## PROBLEM TO SOLVE
Using the entries below, write out the line with "Kleine Ausrüstung", the line with "Rückmeldung", and every line in between, exactly as each is written.

## GIVEN ENTRIES
* * * * * * *
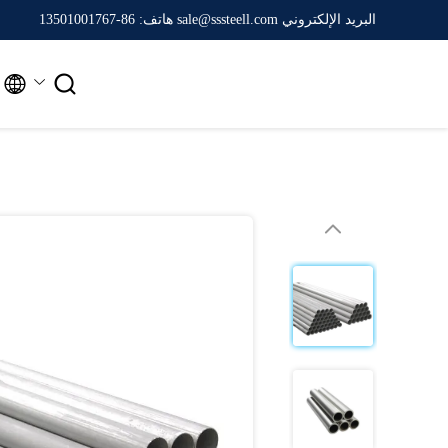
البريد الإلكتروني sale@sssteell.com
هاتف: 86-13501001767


* * * * * * *
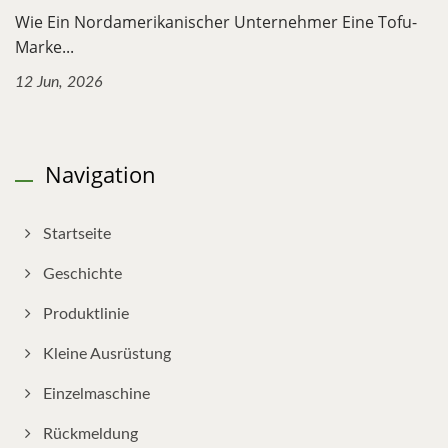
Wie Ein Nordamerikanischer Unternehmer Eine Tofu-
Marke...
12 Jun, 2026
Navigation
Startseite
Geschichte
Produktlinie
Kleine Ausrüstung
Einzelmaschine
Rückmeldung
* * * * * * *
## EXERCISE ANSWER
Kleine Ausrüstung
Einzelmaschine
Rückmeldung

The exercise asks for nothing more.